Saved entries
--- --- ---

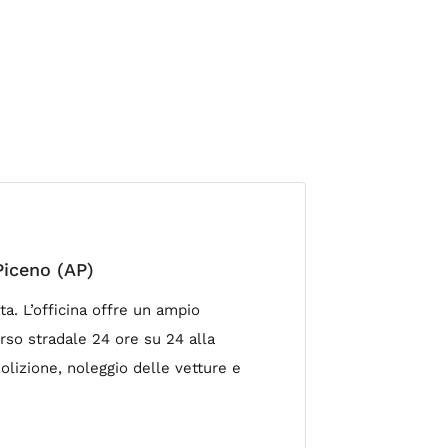
Piceno (AP)
a. L’officina offre un ampio
orso stradale 24 ore su 24 alla
olizione, noleggio delle vetture e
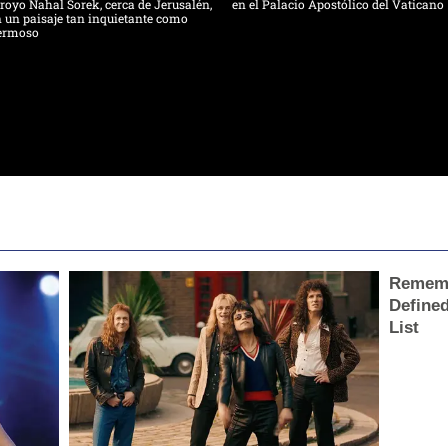
royo Nahal Sorek, cerca de Jerusalén,
en el Palacio Apostólico del Vaticano
 un paisaje tan inquietante como
ermoso
Rememb
Define
List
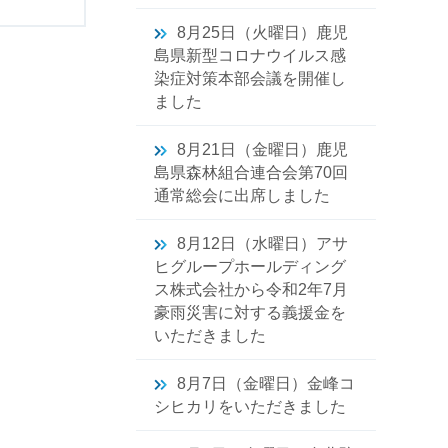
8月25日（火曜日）鹿児
島県新型コロナウイルス感
染症対策本部会議を開催し
ました
8月21日（金曜日）鹿児
島県森林組合連合会第70回
通常総会に出席しました
8月12日（水曜日）アサ
ヒグループホールディング
ス株式会社から令和2年7月
豪雨災害に対する義援金を
いただきました
8月7日（金曜日）金峰コ
シヒカリをいただきました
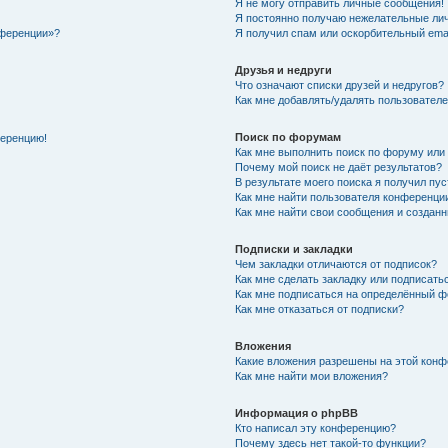
Я не могу отправить личные сообщения!
Я постоянно получаю нежелательные ли
нференции»?
Я получил спам или оскорбительный email
Друзья и недруги
Что означают списки друзей и недругов?
Как мне добавлять/удалять пользователе
Поиск по форумам
ференцию!
Как мне выполнить поиск по форуму ил
Почему мой поиск не даёт результатов?
В результате моего поиска я получил пу
Как мне найти пользователя конференци
Как мне найти свои сообщения и создан
Подписки и закладки
Чем закладки отличаются от подписок?
Как мне сделать закладку или подписат
Как мне подписаться на определённый 
Как мне отказаться от подписки?
Вложения
Какие вложения разрешены на этой кон
Как мне найти мои вложения?
Информация о phpBB
Кто написал эту конференцию?
Почему здесь нет такой-то функции?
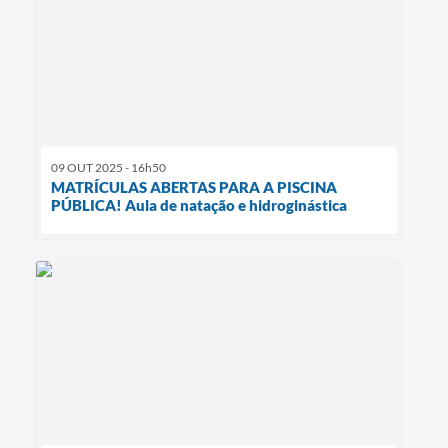
09 OUT 2025 - 16h50
MATRÍCULAS ABERTAS PARA A PISCINA
PÚBLICA! Aula de natação e hidroginástica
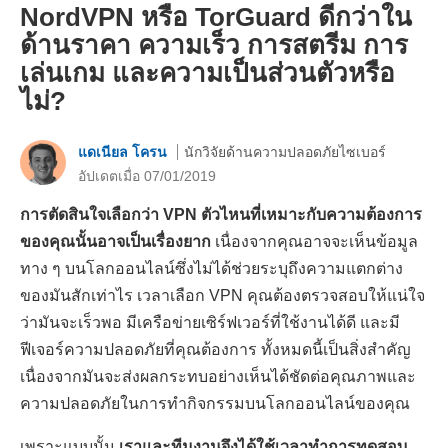
NordVPN หรือ TorGuard ดีกว่าใน
ด้านราคา ความเร็ว การสตรีม การ
เล่นเกม และความเป็นส่วนตัวหรือ
ไม่?
แดเนียล โครน
นักวิจัยด้านความปลอดภัยไซเบอร์
อัปเดตเมื่อ 07/01/2019
การตัดสินใจเลือกว่า VPN ตัวไหนที่เหมาะกับความต้องการ
ของคุณนั้นอาจเป็นเรื่องยาก
เนื่องจากคุณอาจจะเห็นข้อมูล
ทาง ๆ บนโลกออนไลน์ซึ่งไม่ได้ช่วยระบุถึงความแตกต่าง
ของมันสักเท่าไร เวลาเลือก VPN คุณต้องตรวจสอบให้แน่ใจ
ว่ามันจะเร็วพอ มีเครือข่ายเซิร์ฟเวอร์ที่ใช้งานได้ดี และมี
ฟีเจอร์ความปลอดภัยที่คุณต้องการ ทั้งหมดนี้เป็นสิ่งสำคัญ
เนื่องจากมันจะส่งผลกระทบอย่างเห็นได้ชัดต่อคุณภาพและ
ความปลอดภัยในการทำกิจกรรมบนโลกออนไลน์ของคุณ
เพราะแบบนั้น
เราและทีมงานจึงได้ใช้เวลาทำการทดสอบ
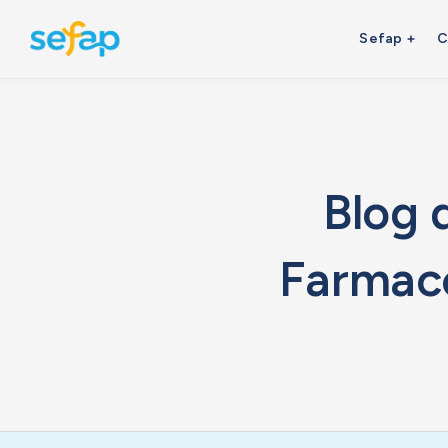
Sefap
C
Blog 
Farmacé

--- --- ---

Please update the lines from the one containing "8月25日（火曜日）鹿児" through the one containing "シヒカリをいただきました", inclusive, by replacing "いただきました" with "受け取りました" and changing nothing else. Return only those lines.

SOLUTION
8月25日（火曜日）鹿児
島県新型コロナウイルス感
染症対策本部会議を開催し
ました
8月21日（金曜日）鹿児
島県森林組合連合会第70回
通常総会に出席しました
8月12日（水曜日）アサ
ヒグループホールディング
ス株式会社から令和2年7月
豪雨災害に対する義援金を
受け取りました
8月7日（金曜日）金峰コ
シヒカリを受け取りました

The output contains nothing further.